According to the Rubber Manufacturers Association (RMA), more than half of drivers on the road don't know that one or more of their tires are bald (worn down to the point where there is almost no tread), and more than half of drivers on the road have at least one under-inflated wheel. You need to check your tires!
Tire safety is particular important during the summer, since wheels will regularly come into contact with heated road surfaces, where temperatures could easily exceed 200 degrees. Bald or underinflated tires are more susceptible to failure in such extreme conditions—the likelihood of road accidents also increases.
In order to keep drivers safe and prevent tire-related motor vehicle accidents, we offer the following tire maintenance tips, courtesy of the RMA.
How to Take Care of Your Vehicle's Tires
The RMA recommends spending five minutes at the start of every month, and again before any long driving trip, to carefully inspect each one of your car's tires—even the spare.
The tire maintenance checklist can be remembered with an easy acronym: PART.
Tires should always be checked to make sure they are optimally filled. Low inflation can put unnecessary stress on your tires, cause irregular wear, and lead to loss of vehicle control and/or a serious accident. Remember, a tire may not appear to be flat, even if it has already lost half its inflation!
Poor inflation will also affect your car’s fuel consumption. Underinflated tires lead to higher fuel costs. However, don’t overinflate thinking you’ll save on fuel! Your tires will just wear out in a different way.
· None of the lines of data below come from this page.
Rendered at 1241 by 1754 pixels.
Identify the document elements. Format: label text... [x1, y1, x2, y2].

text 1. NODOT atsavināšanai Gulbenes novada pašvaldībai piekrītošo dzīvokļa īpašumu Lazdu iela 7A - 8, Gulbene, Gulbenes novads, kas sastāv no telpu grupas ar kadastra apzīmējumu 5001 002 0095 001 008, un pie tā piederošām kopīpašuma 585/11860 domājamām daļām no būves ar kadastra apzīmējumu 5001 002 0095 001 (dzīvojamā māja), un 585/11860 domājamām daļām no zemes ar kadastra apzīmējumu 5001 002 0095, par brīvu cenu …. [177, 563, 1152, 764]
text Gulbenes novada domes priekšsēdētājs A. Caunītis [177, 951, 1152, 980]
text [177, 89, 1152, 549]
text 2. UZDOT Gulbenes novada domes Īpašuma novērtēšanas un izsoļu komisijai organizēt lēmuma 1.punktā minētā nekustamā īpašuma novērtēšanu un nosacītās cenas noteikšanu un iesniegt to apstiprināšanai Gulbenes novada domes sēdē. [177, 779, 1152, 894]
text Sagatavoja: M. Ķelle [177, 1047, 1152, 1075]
Use your car’s recommended tire pressure. Your vehicle's manual will inform you of the proper level of tire inflation; always check your tires when they are at rest and are not 'hot' from a drive.
If a car's alignment system is out of whack, your tires will wear unevenly and you may have difficulties handling the vehicle. A car's alignment should be checked by a dealer. Your tire’s tread will actually show whether your wheels are misaligned: if your tread is visibly more worn on one edge of your tires and not the other, it’s likely an alignment issue involving the "toe" or the "camber," or the angle at which your tires are misaligned.
Rotating a vehicle's tires on a regular basis will help achieve more uniform wear. Uniform wear extends the life of all of your car's tires, resulting in less frequent replacements or problems. Unless specifically noted otherwise, most cars should have their tires rotated every 5,000 miles. Many oil change services offer free tire rotation.
Tires with little tread have trouble gripping the road, especially in adverse conditions like extreme temperatures or slick or icy road surfaces. All tires have 'wear bars' (raised bars of rubber in the groove) on them; if a visual inspection reveals that your treads have worn down to the bars, the tire needs replacing immediately.
An easy way to check tread wear is to put a penny in one of the tire tread grooves—if you can see all of President Lincoln's head, it means the tire needs replacing. When checking tread, be sure to also examine tires for any visible signs of damage, such as embedded nails or other sharp objects that may affect tire safety.
Summer is a perfect time for road trips, long drives to the beach, and other hot spots. Just remember to think of vehicle safety before you hit the road; a nasty accident could put an abrupt and unpleasant end to seasonal fun.